4) Repeat steps 2)-3) until stop condition is met.
So, as you can see, in the classic interpretation, k-means will not work, because it is unclear how to compute centroids. However, I have several suggestions of what you could do.
Suggestion 1.
Embed your points in N-dimensional space, where N is the number of points, so that the coordinates of each point are the distances to all the other points.

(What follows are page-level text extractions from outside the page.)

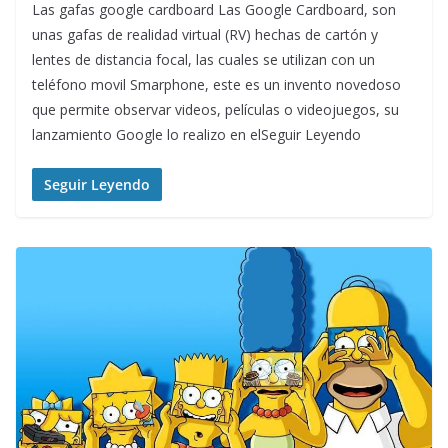
Las gafas google cardboard Las Google Cardboard, son
unas gafas de realidad virtual (RV) hechas de cartón y
lentes de distancia focal, las cuales se utilizan con un
teléfono movil Smarphone, este es un invento novedoso
que permite observar videos, películas o videojuegos, su
lanzamiento Google lo realizo en elSeguir Leyendo
Seguir Leyendo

For example the data you showed:
Sample1,Sample2,45
Sample1,Sample3,69
Sample1,Sample4,12
Sample2,Sample2,46
Sample2,Sample1,78
becomes:
Sample1: (0,45,69,12,...)
Sample2: (78,46,0,0,...)
Then you can legitimately use Euclidean distance. Note, that the actual distances between points will not be preserved, but this could be a simple and reasonable approximation to preserve relative distances between the points. Another disadvantage is that if you have a lot of points, than your memory (and running time) requirements will be order of N^2.
Suggestion 2.
Instead of k-means, try k-medoids. For this one, you do not need the actual coordinates of the points, because instead of centroid, you need to compute medoids. Medoid of a cluster is a points from this cluster, whish has the smallest average distance to all other points in this cluster. You could look for the implementations online. Or it's actually pretty easy to implement. The running time will be proportional to N^2 as well.
Final remark.
Why do you wan to use k-means at all? Seems like you have a weighted directed graph. There are clustering algorithms specially intended for graphs. This is beyond the scope of your question, but maybe this is something that could be worth considering?